まず、三角形の幾何学で「五心」と呼ばれる、三角形の最も代表的な5つの中心があって、外心・内心・傍心・重心・垂心の5つを指す。このうち、オイラー線と特に関係が深い、垂心・重心・外心の3つについて説明する。これらh、いずれも、任意の三角形において成り立つ。

 

〇垂心H…三角形△ABCの各頂点A,B,Cからの各辺a,b,cに垂直に下した線分=「垂線」(青の線)は、1点で交わり、この交点を「垂心」Hと呼ぶ。

 

〇重心G…三角形△ABCの各頂点A,B,Cと各辺a,b,cの中点を結ぶ線分=「中線」(黄色の線)は、1点で交わり、この交点を「重心」Gと呼ぶ。

 

〇外心O…三角形△ABCの各辺a,b,cの垂直二等分線(緑の線)は、1点で交わり、この交点を「外心」Oと呼ぶ。この点は、各頂点A,B,Cから等距離にあり、三角形△ABCの外接円の中心である。
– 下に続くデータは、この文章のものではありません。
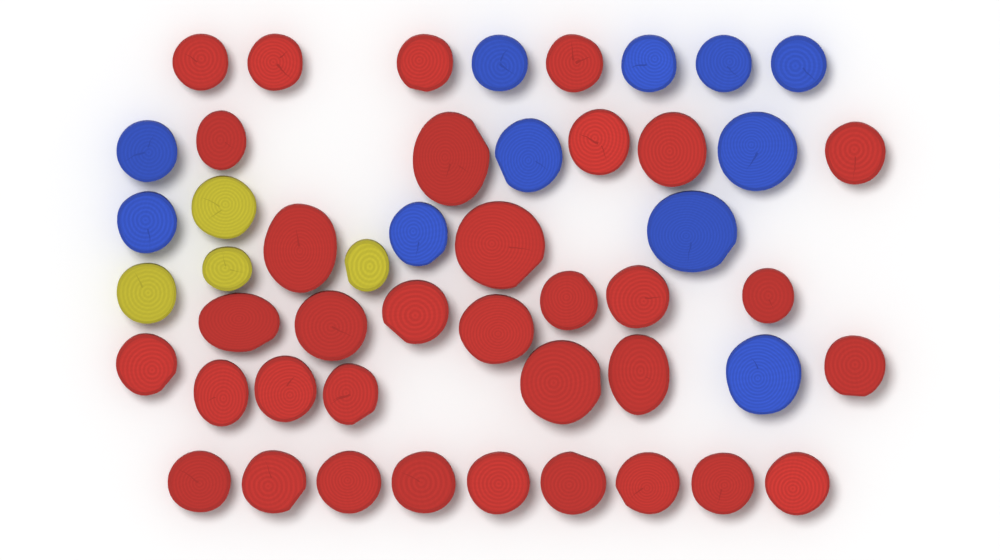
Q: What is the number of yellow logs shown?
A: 4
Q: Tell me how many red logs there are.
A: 34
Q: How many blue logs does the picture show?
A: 11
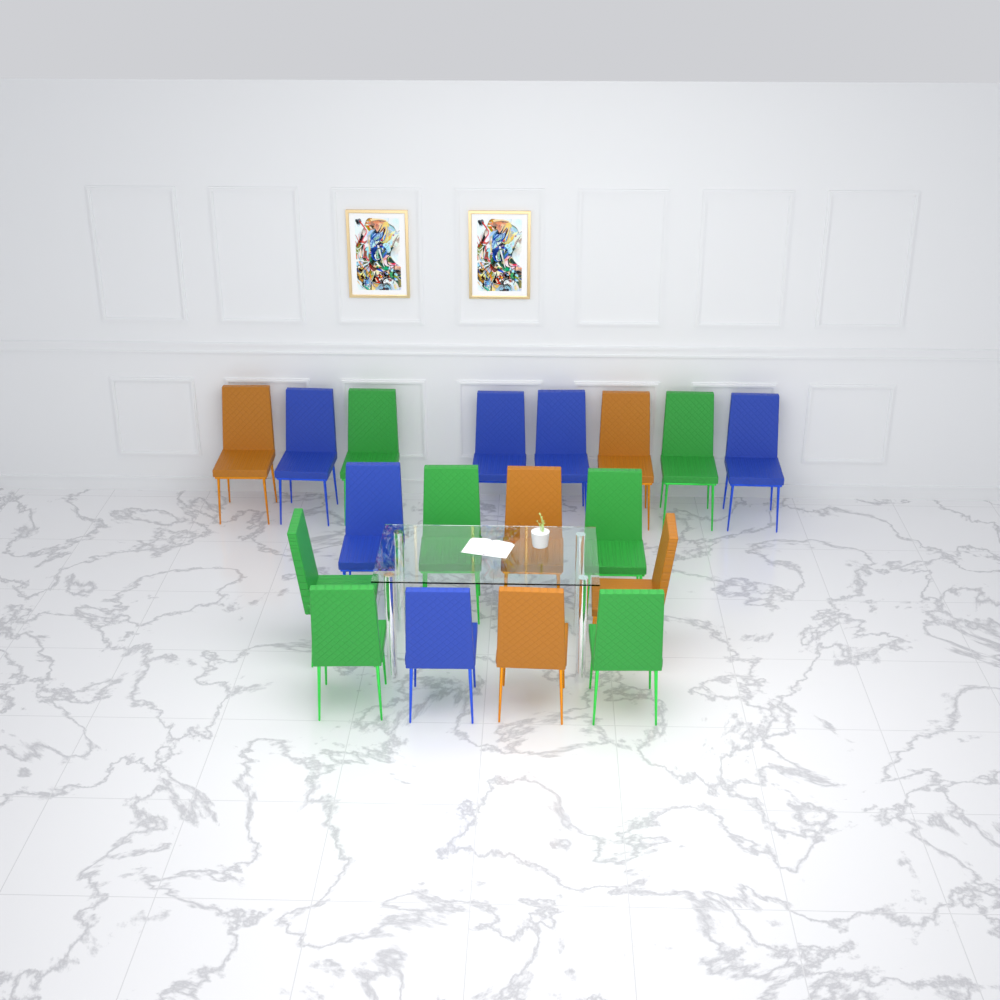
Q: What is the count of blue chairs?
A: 6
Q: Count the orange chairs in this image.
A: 5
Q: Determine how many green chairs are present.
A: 7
そして、この外心0と垂心Hを結ぶ線分を「オイラー線」と呼ぶ。このとき、重心Gもこの線分上にあり、この線分OHを1:2に内分する。つまり、2OG=GHとなる(ウィキペディアオイラー線」参照)。言い換えれば、外心Oと重心Gを結ぶ距離を「1」とすれば、オイラー線OHという線分全体は「3」の長さを持つというわけだ。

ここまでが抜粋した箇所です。